Problem:
Rewrite the records from their start through the line containing "JJK Jyväskylä", changing "LEIA MAIS" to "SAIBA MAIS" and leaving everything else as it stands; give only those lines.

Given data:
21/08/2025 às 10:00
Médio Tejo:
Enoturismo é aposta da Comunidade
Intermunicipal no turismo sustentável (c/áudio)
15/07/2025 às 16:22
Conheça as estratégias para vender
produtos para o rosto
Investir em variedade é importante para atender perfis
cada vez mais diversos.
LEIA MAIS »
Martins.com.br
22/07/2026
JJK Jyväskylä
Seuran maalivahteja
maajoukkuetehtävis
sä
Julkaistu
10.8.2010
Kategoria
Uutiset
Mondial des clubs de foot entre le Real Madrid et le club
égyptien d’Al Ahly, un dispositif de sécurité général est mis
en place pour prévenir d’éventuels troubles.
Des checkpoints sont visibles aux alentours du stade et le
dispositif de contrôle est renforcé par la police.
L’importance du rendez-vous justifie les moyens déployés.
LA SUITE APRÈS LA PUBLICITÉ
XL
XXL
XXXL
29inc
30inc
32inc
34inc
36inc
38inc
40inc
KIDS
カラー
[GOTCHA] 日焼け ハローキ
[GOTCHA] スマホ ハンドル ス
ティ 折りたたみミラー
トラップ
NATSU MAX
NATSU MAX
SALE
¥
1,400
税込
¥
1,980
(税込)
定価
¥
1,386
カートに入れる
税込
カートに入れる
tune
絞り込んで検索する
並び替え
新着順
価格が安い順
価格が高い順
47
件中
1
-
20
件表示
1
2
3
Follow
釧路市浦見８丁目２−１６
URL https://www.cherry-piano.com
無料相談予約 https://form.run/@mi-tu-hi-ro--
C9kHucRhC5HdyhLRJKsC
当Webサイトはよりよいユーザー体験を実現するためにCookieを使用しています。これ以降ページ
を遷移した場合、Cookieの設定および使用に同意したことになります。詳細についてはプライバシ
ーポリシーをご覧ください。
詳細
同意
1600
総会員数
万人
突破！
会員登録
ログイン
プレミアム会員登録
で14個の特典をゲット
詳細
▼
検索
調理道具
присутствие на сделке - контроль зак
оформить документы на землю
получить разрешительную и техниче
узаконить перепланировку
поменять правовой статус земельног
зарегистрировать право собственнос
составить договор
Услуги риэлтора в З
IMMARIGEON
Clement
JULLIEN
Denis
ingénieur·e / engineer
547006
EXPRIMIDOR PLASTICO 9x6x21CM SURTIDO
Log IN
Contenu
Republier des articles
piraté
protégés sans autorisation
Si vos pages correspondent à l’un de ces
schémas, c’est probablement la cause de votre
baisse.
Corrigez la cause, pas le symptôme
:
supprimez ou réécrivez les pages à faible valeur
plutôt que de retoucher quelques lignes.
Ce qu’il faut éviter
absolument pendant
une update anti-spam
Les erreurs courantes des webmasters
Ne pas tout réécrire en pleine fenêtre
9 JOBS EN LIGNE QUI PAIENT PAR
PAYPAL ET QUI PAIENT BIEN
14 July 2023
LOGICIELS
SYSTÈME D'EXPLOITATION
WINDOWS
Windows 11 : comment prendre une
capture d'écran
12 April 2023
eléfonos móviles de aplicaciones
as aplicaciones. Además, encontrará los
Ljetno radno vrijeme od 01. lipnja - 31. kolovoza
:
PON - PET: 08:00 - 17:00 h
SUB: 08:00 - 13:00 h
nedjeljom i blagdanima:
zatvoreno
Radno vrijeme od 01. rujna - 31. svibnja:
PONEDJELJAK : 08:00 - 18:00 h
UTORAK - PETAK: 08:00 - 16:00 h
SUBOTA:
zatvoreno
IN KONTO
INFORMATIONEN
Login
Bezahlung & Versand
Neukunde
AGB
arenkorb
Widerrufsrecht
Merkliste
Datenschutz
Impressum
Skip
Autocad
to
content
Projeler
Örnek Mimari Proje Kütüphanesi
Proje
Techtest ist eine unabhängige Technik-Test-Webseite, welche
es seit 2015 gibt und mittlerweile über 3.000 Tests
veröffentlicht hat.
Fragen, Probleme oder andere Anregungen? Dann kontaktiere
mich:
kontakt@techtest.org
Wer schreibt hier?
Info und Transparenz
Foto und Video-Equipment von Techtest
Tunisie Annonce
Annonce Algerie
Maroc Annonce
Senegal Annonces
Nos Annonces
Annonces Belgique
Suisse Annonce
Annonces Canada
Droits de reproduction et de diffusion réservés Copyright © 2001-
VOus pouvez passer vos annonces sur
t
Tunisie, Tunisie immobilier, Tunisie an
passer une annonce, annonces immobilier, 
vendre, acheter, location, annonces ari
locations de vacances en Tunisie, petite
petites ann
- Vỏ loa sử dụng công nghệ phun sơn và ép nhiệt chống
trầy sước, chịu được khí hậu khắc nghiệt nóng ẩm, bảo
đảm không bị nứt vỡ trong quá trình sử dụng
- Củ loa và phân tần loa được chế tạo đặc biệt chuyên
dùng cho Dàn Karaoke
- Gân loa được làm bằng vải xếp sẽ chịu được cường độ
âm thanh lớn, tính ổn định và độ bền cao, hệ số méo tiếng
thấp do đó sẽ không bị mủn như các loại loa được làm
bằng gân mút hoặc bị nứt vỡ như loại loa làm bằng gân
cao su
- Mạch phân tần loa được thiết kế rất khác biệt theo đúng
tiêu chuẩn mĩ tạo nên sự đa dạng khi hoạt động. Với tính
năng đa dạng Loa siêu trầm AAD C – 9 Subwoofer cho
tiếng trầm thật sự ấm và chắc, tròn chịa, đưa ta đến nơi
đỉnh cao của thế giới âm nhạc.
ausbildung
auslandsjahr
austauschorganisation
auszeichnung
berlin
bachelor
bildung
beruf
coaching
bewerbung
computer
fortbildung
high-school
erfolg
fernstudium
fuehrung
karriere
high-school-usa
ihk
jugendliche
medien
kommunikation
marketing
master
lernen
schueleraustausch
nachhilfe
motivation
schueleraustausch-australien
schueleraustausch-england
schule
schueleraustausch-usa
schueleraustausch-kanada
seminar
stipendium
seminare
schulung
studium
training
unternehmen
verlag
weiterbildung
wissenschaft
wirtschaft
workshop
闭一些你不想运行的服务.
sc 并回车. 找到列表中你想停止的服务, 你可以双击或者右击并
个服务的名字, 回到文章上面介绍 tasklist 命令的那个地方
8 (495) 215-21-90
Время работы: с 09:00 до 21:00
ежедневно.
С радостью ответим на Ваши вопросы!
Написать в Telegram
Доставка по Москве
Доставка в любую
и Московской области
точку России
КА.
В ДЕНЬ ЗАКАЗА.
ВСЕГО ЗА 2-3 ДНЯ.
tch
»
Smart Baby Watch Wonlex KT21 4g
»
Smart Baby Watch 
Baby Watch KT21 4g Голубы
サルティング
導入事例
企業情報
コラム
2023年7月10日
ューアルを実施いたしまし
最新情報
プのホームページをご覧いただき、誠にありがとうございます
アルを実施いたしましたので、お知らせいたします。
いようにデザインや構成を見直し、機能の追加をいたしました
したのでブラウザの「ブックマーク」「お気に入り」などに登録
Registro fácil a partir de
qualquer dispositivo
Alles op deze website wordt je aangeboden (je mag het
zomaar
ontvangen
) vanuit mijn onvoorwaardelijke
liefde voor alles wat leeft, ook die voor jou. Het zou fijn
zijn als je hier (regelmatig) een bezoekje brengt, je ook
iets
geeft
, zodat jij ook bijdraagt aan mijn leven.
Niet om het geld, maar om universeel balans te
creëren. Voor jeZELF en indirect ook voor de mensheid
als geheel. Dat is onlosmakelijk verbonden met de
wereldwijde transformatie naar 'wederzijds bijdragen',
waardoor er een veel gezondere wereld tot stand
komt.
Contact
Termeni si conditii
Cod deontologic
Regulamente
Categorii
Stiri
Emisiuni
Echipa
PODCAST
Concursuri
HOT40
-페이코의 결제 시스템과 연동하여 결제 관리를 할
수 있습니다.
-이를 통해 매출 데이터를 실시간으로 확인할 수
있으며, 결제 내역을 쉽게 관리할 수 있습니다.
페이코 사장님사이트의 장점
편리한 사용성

Task result:
21/08/2025 às 10:00
Médio Tejo:
Enoturismo é aposta da Comunidade
Intermunicipal no turismo sustentável (c/áudio)
15/07/2025 às 16:22
Conheça as estratégias para vender
produtos para o rosto
Investir em variedade é importante para atender perfis
cada vez mais diversos.
SAIBA MAIS »
Martins.com.br
22/07/2026
JJK Jyväskylä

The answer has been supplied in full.